» **SOURCE PASSAGE**
Optical coherence tomography angiography measures blood pulsatile waveforms at variable tissue depths.

BACKGROUND

Photoplethysmography (PPG) is routinely used to detect the blood pulse signal from skin tissue beds in clinics. However, the origin of the PPG signal remains controversial. The purpose of this study is to explore optical coherence tomography angiography (OCTA) to indicate pulsatile waveforms in the papillary plexus and dermal plexus separately under different hand elevations.

METHOD

Optical microangiography (OMAG) algorithm was used to obtain a 3D OCTA signals, from which the depth-resolved pulsatile blood flow signals were extracted from different skin vascular plexus. The systolic amplitude, crest time, and delta T were measured from the OCTA pulsatile signals when the hand was placed at the positions of 50 cm below, 0 cm, and 50 cm above the heart level.

» **Collected data entries**
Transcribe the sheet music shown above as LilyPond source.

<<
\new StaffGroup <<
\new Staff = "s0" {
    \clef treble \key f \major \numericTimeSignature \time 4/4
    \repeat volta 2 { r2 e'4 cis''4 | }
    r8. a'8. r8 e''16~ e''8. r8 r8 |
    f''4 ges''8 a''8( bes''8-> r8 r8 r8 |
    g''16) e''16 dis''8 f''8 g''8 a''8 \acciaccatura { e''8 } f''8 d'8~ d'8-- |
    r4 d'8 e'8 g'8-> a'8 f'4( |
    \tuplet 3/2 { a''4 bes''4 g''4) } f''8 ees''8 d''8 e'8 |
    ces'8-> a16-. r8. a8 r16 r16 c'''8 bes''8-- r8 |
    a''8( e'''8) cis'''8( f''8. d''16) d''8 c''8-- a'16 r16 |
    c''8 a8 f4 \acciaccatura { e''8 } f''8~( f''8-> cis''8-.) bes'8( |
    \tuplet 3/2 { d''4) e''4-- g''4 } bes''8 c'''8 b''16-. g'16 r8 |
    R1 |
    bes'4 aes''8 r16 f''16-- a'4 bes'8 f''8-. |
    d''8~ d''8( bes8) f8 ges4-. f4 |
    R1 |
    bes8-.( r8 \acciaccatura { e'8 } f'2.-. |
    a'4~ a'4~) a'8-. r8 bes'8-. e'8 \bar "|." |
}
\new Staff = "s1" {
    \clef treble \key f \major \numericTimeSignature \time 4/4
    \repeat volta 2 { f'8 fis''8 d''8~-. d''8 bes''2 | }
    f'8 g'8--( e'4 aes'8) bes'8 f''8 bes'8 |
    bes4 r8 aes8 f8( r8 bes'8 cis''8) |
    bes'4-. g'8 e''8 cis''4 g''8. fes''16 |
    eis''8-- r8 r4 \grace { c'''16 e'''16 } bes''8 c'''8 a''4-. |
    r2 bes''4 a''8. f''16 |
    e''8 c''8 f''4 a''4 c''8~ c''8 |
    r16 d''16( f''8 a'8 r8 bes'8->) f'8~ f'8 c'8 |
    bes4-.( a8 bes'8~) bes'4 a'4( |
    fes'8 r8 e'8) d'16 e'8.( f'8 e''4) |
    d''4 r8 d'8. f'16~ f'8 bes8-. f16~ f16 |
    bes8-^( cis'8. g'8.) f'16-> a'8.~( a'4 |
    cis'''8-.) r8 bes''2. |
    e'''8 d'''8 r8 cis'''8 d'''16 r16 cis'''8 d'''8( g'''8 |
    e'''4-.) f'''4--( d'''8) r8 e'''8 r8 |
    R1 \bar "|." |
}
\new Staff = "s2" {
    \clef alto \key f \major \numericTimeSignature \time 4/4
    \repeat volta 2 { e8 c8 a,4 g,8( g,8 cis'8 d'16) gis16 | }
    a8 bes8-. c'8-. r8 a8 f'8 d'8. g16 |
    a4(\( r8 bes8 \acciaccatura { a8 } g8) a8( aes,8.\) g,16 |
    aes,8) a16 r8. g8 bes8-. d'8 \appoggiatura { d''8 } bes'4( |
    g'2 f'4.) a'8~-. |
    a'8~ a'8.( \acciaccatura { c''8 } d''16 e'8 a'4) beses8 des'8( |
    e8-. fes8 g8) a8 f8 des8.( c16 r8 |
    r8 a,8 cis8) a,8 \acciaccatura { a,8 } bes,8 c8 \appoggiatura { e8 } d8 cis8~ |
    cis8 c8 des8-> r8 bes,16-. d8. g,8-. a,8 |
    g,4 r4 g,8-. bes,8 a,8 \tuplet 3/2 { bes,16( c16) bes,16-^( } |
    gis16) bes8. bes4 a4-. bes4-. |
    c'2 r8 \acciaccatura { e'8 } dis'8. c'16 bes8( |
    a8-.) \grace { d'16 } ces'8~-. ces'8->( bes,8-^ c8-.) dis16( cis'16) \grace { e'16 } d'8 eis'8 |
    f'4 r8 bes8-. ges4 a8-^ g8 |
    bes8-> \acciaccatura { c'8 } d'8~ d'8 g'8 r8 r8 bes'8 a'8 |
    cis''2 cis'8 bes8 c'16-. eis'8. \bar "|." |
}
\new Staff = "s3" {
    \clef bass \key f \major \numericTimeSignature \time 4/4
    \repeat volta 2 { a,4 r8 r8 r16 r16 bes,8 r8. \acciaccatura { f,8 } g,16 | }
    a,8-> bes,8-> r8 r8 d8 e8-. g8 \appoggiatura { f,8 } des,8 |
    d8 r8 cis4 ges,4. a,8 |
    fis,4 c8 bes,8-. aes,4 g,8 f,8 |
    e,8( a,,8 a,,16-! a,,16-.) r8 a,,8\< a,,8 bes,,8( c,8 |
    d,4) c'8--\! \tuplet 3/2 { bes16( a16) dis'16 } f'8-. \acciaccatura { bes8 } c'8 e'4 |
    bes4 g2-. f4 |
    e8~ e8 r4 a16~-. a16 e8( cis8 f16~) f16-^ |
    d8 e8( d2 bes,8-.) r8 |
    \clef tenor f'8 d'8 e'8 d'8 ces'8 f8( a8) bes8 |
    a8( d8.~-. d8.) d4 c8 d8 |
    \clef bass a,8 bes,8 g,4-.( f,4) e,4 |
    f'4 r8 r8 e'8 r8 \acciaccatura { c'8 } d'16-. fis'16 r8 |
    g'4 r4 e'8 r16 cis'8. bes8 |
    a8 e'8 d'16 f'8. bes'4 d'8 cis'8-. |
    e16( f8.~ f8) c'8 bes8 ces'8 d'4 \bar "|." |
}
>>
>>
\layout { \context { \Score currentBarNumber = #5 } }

» **EXERCISE 1**
Answer these questions using the OCTA abstract:
(a) What is photoplethysmography routinely used to detect in clinics?
(b) Which algorithm produced the 3D OCTA signals?
(c) At what hand positions were the measurements taken?
» **EXERCISE 2**
Summarize the OCTA abstract in two sentences.

» **ANSWER SPACE 1**
(a) The blood pulse signal from skin tissue beds.
(b) The optical microangiography (OMAG) algorithm.
(c) 50 cm below, 0 cm, and 50 cm above the heart level.

» **ANSWER SPACE 2**
Photoplethysmography is routinely used in clinics to detect the blood pulse signal from skin, but the origin of that signal remains controversial. This study explores OCTA to show pulsatile waveforms separately in the papillary and dermal plexus, using the OMAG algorithm to extract depth-resolved signals and measuring systolic amplitude, crest time, and delta T with the hand 50 cm below, at, and 50 cm above heart level.